Winnetou

Winnetou, der Held meiner frühen Jugend, wird nun von einer linken Ecke zum Rassisten abgestempelt. Was für ein grandioser Unsinn.

Okay, die Wissenschaftler haben Recht. Irgendwie und irgendwo. Das Indianerbild, das Karl May mit eine Romanen und Erzählungen prägte, wird den nordamerikanischen Ureinwohnern nicht einmal im Ansatz gerecht. Widerspruch zwecklos, es ist so.
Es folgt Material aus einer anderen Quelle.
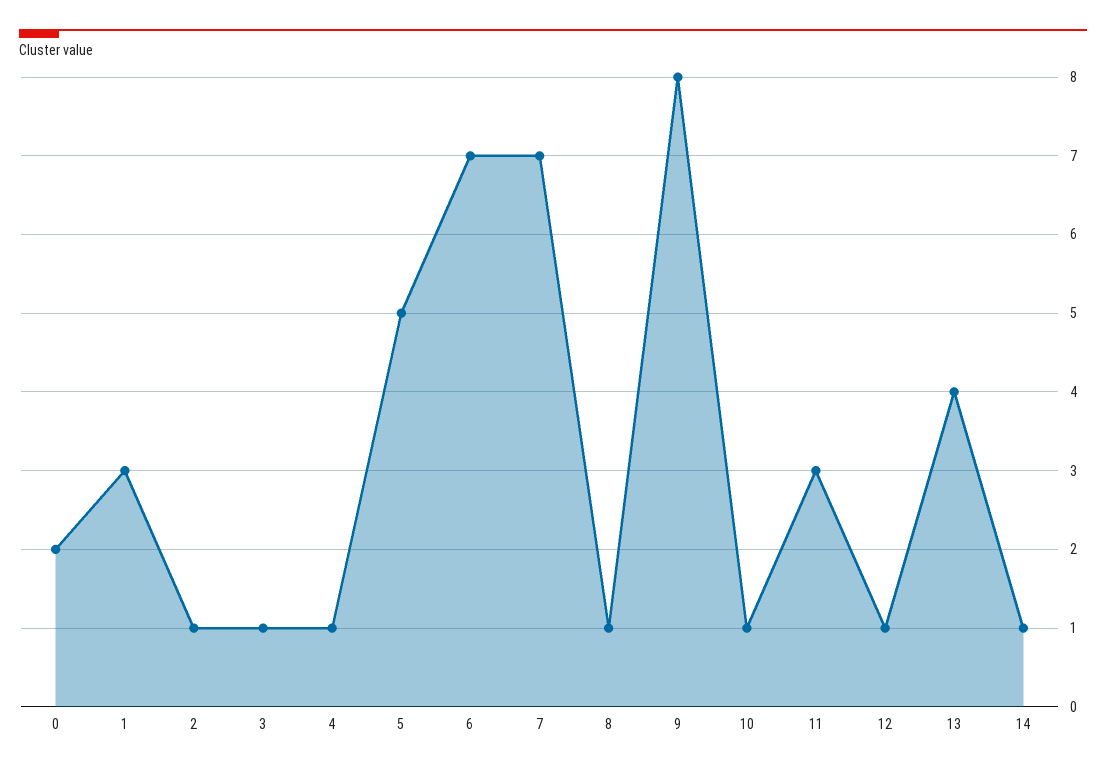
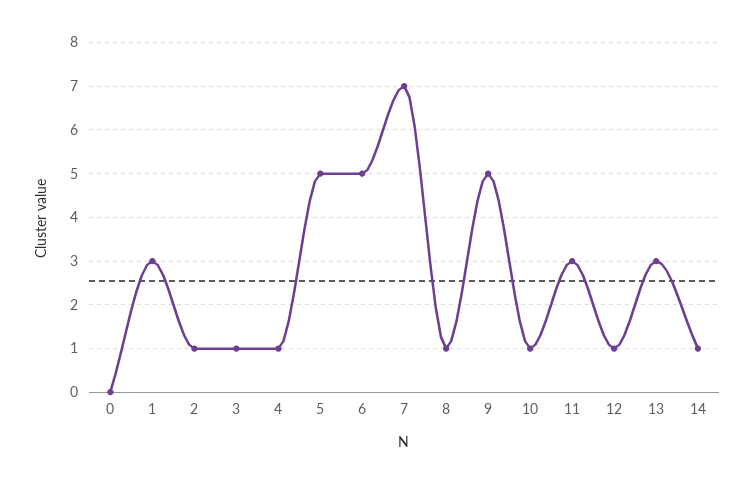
  {
-   "0": 2,
+   "0": 0,
    "1": 3,
    "2": 1,
    "3": 1,
    "4": 1,
    "5": 5,
-   "6": 7,
+   "6": 5,
    "7": 7,
    "8": 1,
-   "9": 8,
+   "9": 5,
    "10": 1,
    "11": 3,
    "12": 1,
-   "13": 4,
+   "13": 3,
    "14": 1
  }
Karl Mays Indianer sind ja zum allergrößten Teil seiner sehr lebhaften Fantasie entsprungen. Ein Romanschreiber, der Gutes wie Böses in allen Menschen sah, gleich welcher Herkunft, Religion oder Nationalität. Niemals sind Indianer in seinen Werken „primitive Wilde“, niemals dem „weißen Mann“ unterlegen; sie sind gewöhnliche Menschen mit menschlichen Sorgen.

War es nicht schön zu lesen, wie die Freundschaft zu Old Shatterhand wuchs, einem weißen Mann. Nichts ist da von Rassismus erkennbar, absolut nichts. Auch suchten beide stets den Frieden, nie einen Krieg.
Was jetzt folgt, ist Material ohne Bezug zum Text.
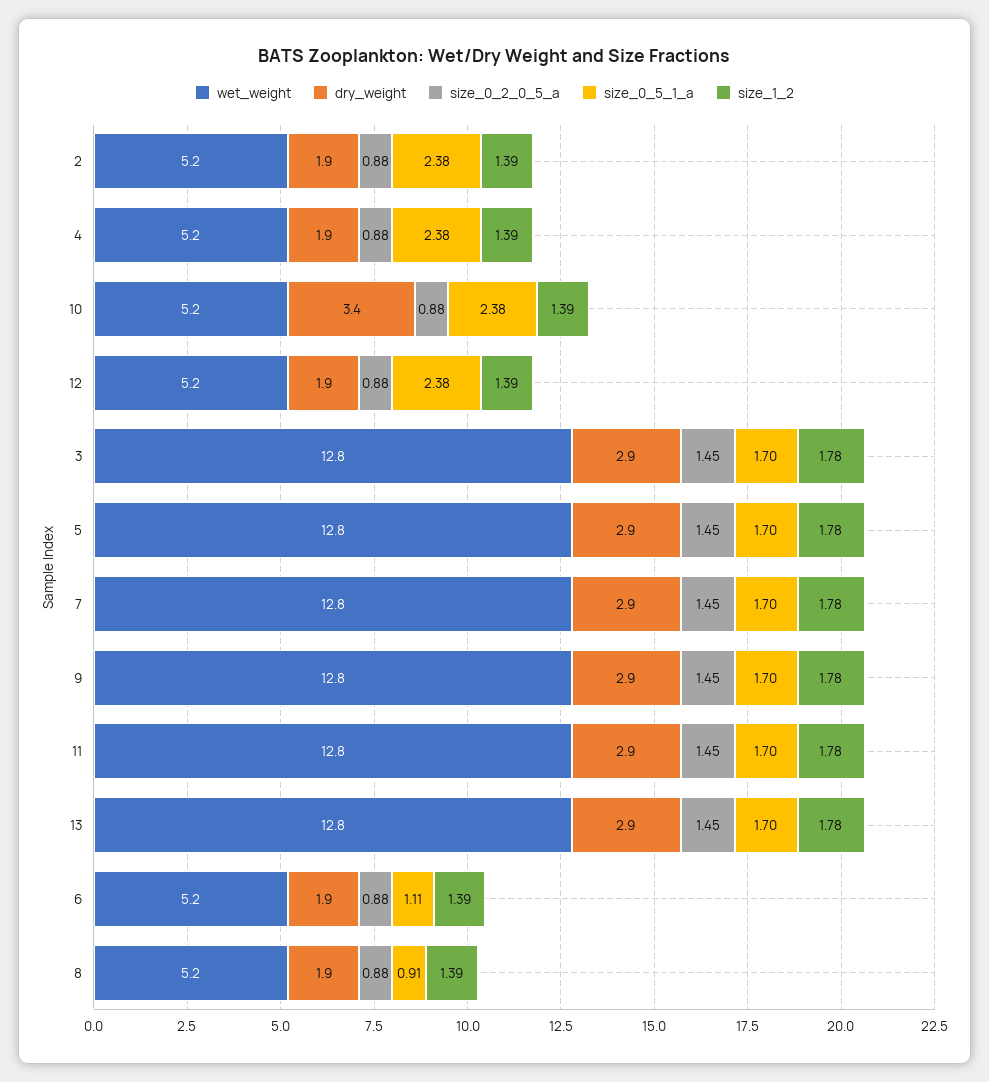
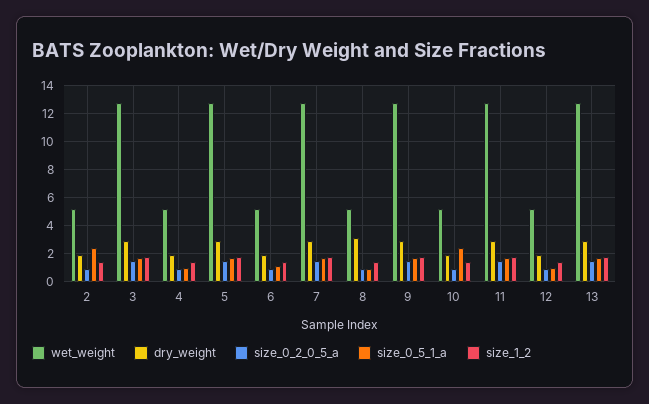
  {
    "wet_weight": {
      "2": 5.2,
      "4": 5.2,
      "10": 5.2,
      "12": 5.2,
      "3": 12.8,
      "5": 12.8,
      "7": 12.8,
      "9": 12.8,
      "11": 12.8,
      "13": 12.8,
      "6": 5.2,
      "8": 5.2
    },
    "dry_weight": {
      "2": 1.9,
      "4": 1.9,
-     "10": 3.4,
+     "10": 2,
      "12": 1.9,
      "3": 2.9,
      "5": 2.9,
      "7": 2.9,
      "9": 2.9,
      "11": 2.9,
      "13": 2.9,
      "6": 1.9,
-     "8": 1.9
+     "8": 3
    },
    "size_0_2_0_5_a": {
      "2": 0.88,
      "4": 0.88,
      "10": 0.88,
      "12": 0.88,
      "3": 1.45,
      "5": 1.45,
      "7": 1.45,
      "9": 1.45,
      "11": 1.45,
      "13": 1.45,
      "6": 0.88,
      "8": 0.88
    },
    "size_0_5_1_a": {
      "2": 2.38,
-     "4": 2.38,
+     "4": 1,
      "10": 2.38,
-     "12": 2.38,
+     "12": 1,
      "3": 1.7,
      "5": 1.7,
      "7": 1.7,
      "9": 1.7,
      "11": 1.7,
      "13": 1.7,
      "6": 1.11,
      "8": 0.91
    },
    "size_1_2": {
      "2": 1.39,
      "4": 1.39,
      "10": 1.39,
      "12": 1.39,
      "3": 1.78,
      "5": 1.78,
      "7": 1.78,
      "9": 1.78,
      "11": 1.78,
      "13": 1.78,
      "6": 1.39,
      "8": 1.39
    }
  }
Es ist ja „nur“ das Buch * Der junge Häuptling Winnetou* aus dem Ravensburger Verlag vom Markt genommen worden, die Bücher von Karl May und demKarl May Verlag sind nicht betroffen. Aber es wirft schon ein trauriges Licht auf unsere Gesellschaft, in der so ein Unsinn überhaupt entstehen kann.